Uitspraken
Zoekresultaat - inzien document
ECLI:NL:HR:2019:391
- Instantie
- Hoge Raad
- Datum uitspraak
- 19-03-2019
- Datum publicatie
- 19-03-2019
- Zaaknummer
-
17/03727
- Formele relaties
-
Conclusie: ECLI:NL:PHR:2019:48
- Rechtsgebieden
-
Strafrecht
- Bijzondere kenmerken
-
Artikel 81 RO-zaken
Cassatie
- Inhoudsindicatie
-
Oplichting (meermalen gepleegd) door gedurende meerdere jaren zijn diensten als dakdekker aan te bieden bij groot aantal aangevers en hen forse aanbetalingen te laten verrichten met toezegging dat hij afgesproken werkzaamheden zou verrichten en materialen zou aanschaffen, waarna afgesproken werkzaamheden niet zijn uitgevoerd (art. 326 Sr). 1. Afwijzing bij appelschriftuur gedaan en ttz. in h.b. gehandhaafd verzoek tot horen getuigen die namens verdachte werkzaamheden zouden hebben verricht. 2. P-v tz. in h.b. maakt geen melding van strafeis AG. 3. Aannemen van valse hoedanigheid. HR: art. 81.1 RO.
- Vindplaatsen
-
Rechtspraak.nl
RvdW 2019/414
- Verrijkte uitspraak
Uitspraak
19 maart 2019
Strafkamer
nr. S 17/03727
ABO
Hoge Raad der Nederlanden
Arrest
op het beroep in cassatie tegen een arrest van het Gerechtshof Arnhem-Leeuwarden, zittingsplaats Arnhem, van 10 juli 2017, nummer 21/006341-15, in destrafzaak tegen:
[verdachte] , geboren te [geboorteplaats] op [geboortedatum] 1971.
1 Geding in cassatie
Het beroep is ingesteld door de verdachte. Namens deze heeft J.J.J. van Rijsbergen, advocaat te Breda, bij schriftuur middelen van cassatie voorgesteld. De schriftuur is aan dit arrest gehecht en maakt daarvan deel uit.
De plaatsvervangend Advocaat-Generaal D.J.M.W. Paridaens heeft geconcludeerd tot verwerping van het beroep.

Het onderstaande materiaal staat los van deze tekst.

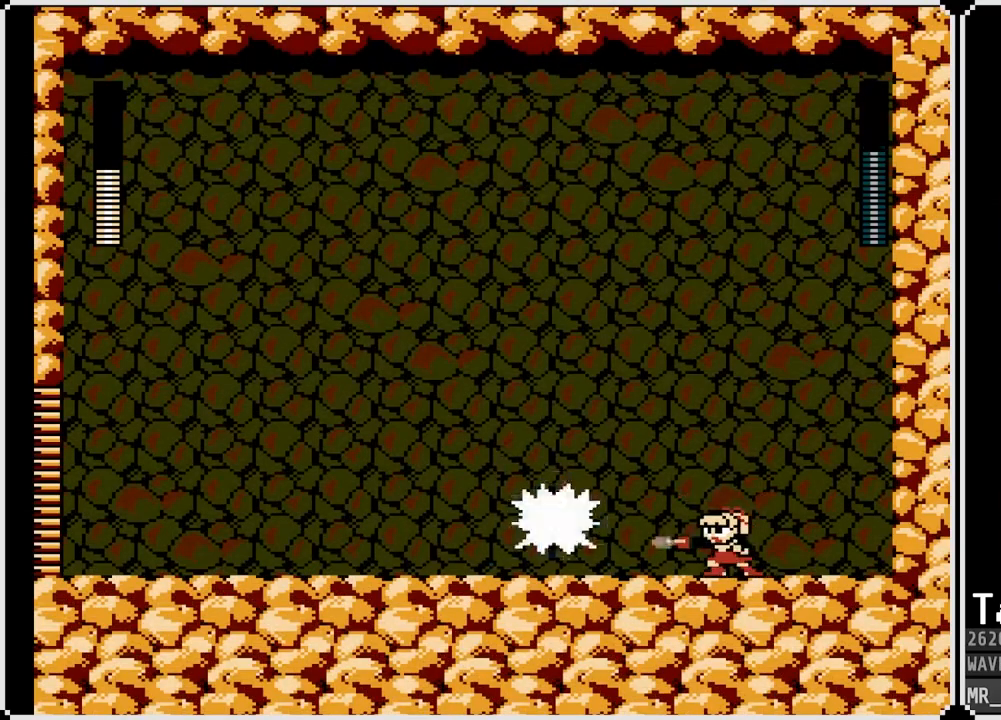
{"buttons": [], "left_stick": "center", "right_stick": "center", "events": [[67, "SQUARE", "up"], [133, "SQUARE", "down"], [217, "SQUARE", "up"], [283, "SQUARE", "down"], [350, "SQUARE", "up"], [433, "SQUARE", "down"], [500, "SQUARE", "up"]]}
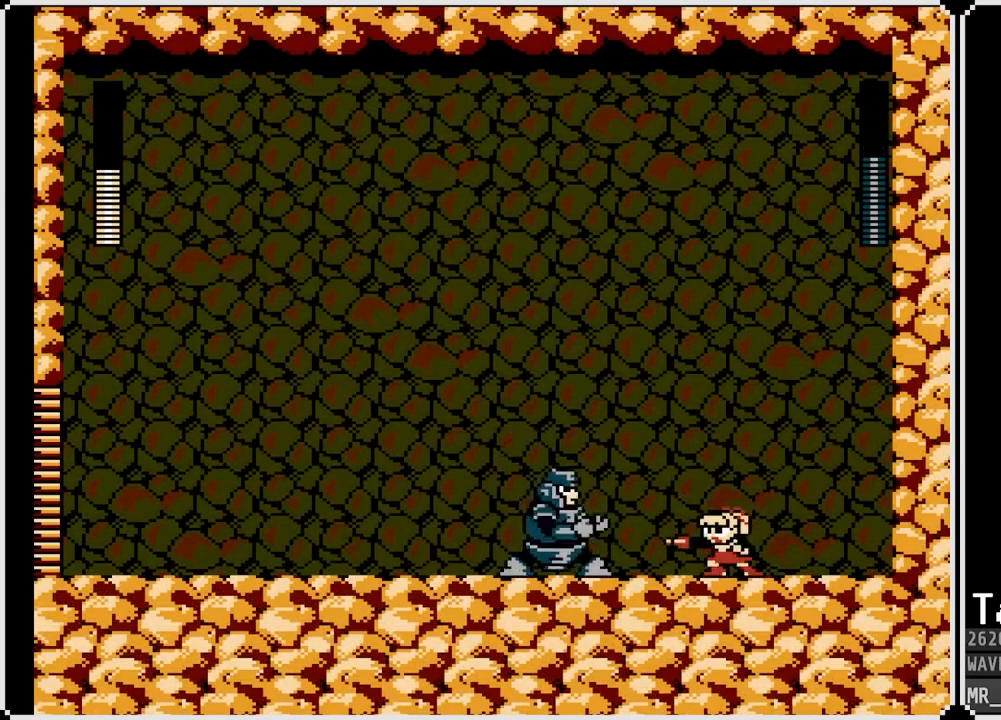
{"buttons": ["CROSS", "SQUARE", "DPAD_LEFT"], "left_stick": "center", "right_stick": "center", "events": [[33, "DPAD_RIGHT", "down"], [400, "DPAD_LEFT", "down"], [400, "DPAD_RIGHT", "up"], [433, "CROSS", "down"], [433, "SQUARE", "down"]]}
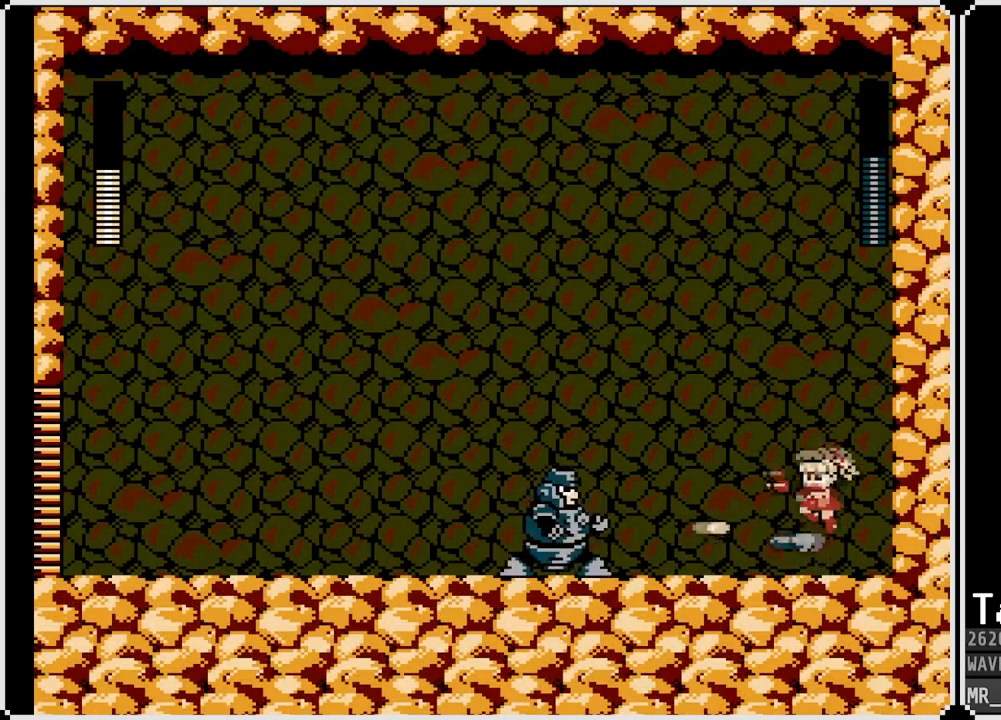
{"buttons": ["SQUARE"], "left_stick": "center", "right_stick": "center", "events": [[100, "DPAD_LEFT", "up"], [150, "CROSS", "up"], [150, "SQUARE", "up"], [417, "SQUARE", "down"]]}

2 Beoordeling van de middelen
De middelen kunnen niet tot cassatie leiden. Dit behoeft, gezien art. 81, eerste lid, RO, geen nadere motivering nu de middelen niet nopen tot beantwoording van rechtsvragen in het belang van de rechtseenheid of de rechtsontwikkeling.
3 Beslissing
De Hoge Raad verwerpt het beroep.
Dit arrest is gewezen door de vice-president W.A.M. van Schendel als voorzitter, en de raadsheren V. van den Brink en A.L.J. van Strien, in bijzijn van de waarnemend griffier S.P.J. Lugtenburg, en uitgesproken ter openbare terechtzitting van 19 maart 2019.